(Collected data entries)
..........
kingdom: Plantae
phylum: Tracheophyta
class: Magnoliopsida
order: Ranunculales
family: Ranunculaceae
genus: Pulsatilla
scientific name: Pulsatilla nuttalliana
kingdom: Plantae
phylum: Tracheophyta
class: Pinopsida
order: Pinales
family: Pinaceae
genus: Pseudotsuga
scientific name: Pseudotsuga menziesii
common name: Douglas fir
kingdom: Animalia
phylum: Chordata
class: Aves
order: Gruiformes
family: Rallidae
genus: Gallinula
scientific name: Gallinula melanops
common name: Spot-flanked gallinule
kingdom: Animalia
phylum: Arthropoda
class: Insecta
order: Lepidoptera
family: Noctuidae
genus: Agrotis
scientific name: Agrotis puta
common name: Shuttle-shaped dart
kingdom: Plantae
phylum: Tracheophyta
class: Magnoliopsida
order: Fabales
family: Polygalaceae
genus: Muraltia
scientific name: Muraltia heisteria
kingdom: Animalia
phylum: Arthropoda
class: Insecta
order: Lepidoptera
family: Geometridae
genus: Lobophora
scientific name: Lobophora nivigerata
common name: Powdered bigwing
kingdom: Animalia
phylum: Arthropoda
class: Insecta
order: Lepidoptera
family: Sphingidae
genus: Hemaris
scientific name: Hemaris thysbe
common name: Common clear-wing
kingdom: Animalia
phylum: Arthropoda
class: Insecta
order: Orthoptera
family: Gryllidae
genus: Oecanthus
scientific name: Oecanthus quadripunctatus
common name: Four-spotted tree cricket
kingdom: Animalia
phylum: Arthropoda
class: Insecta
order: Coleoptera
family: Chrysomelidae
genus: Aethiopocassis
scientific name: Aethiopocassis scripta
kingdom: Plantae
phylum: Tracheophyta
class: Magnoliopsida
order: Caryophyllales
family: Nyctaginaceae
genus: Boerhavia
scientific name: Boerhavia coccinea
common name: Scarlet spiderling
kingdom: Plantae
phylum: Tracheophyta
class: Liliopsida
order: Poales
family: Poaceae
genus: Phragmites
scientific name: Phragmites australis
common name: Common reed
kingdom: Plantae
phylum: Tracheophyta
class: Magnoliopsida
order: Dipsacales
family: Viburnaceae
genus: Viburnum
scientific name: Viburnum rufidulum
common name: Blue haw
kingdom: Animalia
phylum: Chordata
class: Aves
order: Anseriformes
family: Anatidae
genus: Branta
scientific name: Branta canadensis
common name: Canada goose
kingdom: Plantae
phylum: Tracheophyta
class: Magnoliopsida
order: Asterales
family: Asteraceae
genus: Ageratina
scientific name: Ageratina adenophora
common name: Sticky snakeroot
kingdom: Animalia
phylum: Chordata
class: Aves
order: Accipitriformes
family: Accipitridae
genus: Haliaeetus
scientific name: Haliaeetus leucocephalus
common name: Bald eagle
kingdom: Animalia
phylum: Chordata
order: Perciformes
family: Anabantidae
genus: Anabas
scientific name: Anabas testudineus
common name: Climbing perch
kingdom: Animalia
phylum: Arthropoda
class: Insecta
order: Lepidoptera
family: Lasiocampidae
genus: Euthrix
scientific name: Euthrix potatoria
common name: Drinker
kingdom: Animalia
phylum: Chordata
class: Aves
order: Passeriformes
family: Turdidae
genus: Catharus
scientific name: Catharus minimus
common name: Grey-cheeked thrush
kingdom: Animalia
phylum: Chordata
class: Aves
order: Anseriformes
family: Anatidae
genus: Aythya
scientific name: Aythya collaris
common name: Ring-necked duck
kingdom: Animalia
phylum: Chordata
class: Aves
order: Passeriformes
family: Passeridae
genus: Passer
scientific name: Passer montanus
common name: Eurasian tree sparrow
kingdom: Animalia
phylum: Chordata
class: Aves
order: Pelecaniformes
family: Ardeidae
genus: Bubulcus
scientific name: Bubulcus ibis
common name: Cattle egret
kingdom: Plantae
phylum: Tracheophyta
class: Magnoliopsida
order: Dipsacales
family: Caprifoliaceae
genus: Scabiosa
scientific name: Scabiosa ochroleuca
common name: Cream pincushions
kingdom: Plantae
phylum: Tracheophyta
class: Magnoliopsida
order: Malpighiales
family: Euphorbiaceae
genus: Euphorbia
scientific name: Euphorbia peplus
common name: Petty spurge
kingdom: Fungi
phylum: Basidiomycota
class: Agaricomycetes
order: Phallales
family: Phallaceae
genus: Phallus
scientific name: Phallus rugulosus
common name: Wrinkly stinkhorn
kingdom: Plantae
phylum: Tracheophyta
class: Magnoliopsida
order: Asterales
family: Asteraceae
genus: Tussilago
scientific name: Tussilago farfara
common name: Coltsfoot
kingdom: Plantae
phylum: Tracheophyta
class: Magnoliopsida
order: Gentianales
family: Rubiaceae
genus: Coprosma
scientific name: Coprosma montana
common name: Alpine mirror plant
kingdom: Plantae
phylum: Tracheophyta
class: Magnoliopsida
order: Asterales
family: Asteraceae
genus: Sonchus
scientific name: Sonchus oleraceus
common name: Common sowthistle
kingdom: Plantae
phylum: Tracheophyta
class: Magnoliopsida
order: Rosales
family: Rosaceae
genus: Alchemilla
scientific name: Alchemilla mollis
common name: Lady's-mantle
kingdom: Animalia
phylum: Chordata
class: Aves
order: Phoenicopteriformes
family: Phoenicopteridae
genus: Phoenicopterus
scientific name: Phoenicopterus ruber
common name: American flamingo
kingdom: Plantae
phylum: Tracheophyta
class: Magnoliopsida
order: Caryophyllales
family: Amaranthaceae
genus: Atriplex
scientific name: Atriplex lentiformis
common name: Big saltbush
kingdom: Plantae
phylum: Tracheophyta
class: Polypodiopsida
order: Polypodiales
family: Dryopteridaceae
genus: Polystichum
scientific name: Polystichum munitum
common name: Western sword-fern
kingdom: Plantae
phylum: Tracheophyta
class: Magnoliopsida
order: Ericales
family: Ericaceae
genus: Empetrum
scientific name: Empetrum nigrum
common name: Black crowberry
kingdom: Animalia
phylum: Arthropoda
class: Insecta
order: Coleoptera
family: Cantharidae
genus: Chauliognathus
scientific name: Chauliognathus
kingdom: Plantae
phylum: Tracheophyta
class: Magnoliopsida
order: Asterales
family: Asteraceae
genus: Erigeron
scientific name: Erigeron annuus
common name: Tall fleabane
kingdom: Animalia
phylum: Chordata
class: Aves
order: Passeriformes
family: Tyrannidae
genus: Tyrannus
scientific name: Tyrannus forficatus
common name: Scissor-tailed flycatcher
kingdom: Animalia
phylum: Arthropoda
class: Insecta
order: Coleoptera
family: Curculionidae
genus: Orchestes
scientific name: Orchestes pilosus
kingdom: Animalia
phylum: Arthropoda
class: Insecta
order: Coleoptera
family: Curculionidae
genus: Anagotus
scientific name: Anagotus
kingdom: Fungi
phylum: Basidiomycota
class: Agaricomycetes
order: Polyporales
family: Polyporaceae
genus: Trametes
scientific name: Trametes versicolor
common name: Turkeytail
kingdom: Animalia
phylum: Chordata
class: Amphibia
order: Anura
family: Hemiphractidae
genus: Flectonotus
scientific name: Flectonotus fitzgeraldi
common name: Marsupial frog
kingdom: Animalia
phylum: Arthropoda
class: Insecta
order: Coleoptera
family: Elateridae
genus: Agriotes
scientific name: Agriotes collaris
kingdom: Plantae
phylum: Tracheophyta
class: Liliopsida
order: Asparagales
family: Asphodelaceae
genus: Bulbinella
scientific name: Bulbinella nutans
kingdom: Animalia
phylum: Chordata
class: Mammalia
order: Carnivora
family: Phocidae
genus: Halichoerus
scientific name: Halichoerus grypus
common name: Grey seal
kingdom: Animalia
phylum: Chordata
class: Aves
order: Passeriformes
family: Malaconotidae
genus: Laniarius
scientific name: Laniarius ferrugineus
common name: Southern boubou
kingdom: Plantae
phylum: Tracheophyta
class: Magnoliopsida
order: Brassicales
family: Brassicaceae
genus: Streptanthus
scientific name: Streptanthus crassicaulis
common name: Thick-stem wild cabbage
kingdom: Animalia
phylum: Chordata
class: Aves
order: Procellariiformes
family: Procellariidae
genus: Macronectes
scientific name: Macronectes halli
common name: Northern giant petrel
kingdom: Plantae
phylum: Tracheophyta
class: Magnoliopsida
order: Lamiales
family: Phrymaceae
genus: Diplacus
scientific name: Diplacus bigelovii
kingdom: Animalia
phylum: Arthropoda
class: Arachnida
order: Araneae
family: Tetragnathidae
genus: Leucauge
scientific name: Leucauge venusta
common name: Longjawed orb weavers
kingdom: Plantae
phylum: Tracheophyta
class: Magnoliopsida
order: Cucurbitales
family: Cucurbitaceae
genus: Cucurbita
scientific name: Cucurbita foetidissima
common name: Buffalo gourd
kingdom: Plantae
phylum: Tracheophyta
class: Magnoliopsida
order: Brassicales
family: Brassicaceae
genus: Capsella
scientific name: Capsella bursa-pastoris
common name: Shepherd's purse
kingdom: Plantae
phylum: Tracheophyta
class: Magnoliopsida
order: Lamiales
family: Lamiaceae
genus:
..........
Please render the listing, starting with the line with "genus: Halichoerus" and going on through the line with "scientific name: Leucauge venusta", as a two-column CSV with the headers rank and value. Give one row per line, put each field in quotation marks, and replace any line breaks with spaces.

* _OUTPUT_:
rank,value
"genus:","Halichoerus"
"scientific name:","Halichoerus grypus"
"common name:","Grey seal"
"kingdom:","Animalia"
"phylum:","Chordata"
"class:","Aves"
"order:","Passeriformes"
"family:","Malaconotidae"
"genus:","Laniarius"
"scientific name:","Laniarius ferrugineus"
"common name:","Southern boubou"
"kingdom:","Plantae"
"phylum:","Tracheophyta"
"class:","Magnoliopsida"
"order:","Brassicales"
"family:","Brassicaceae"
"genus:","Streptanthus"
"scientific name:","Streptanthus crassicaulis"
"common name:","Thick-stem wild cabbage"
"kingdom:","Animalia"
"phylum:","Chordata"
"class:","Aves"
"order:","Procellariiformes"
"family:","Procellariidae"
"genus:","Macronectes"
"scientific name:","Macronectes halli"
"common name:","Northern giant petrel"
"kingdom:","Plantae"
"phylum:","Tracheophyta"
"class:","Magnoliopsida"
"order:","Lamiales"
"family:","Phrymaceae"
"genus:","Diplacus"
"scientific name:","Diplacus bigelovii"
"kingdom:","Animalia"
"phylum:","Arthropoda"
"class:","Arachnida"
"order:","Araneae"
"family:","Tetragnathidae"
"genus:","Leucauge"
"scientific name:","Leucauge venusta"